Work instructions. Rewrite the rows below, changing every instance of "PCE" to "pcs" and leaving everything else as it is.

Provided data.
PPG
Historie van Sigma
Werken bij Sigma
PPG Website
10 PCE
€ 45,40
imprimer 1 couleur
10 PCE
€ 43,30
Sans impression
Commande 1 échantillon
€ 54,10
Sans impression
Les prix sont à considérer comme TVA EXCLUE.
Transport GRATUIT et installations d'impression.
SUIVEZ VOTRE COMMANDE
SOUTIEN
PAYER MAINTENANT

Result for this task.
PPG
Historie van Sigma
Werken bij Sigma
PPG Website
10 pcs
€ 45,40
imprimer 1 couleur
10 pcs
€ 43,30
Sans impression
Commande 1 échantillon
€ 54,10
Sans impression
Les prix sont à considérer comme TVA EXCLUE.
Transport GRATUIT et installations d'impression.
SUIVEZ VOTRE COMMANDE
SOUTIEN
PAYER MAINTENANT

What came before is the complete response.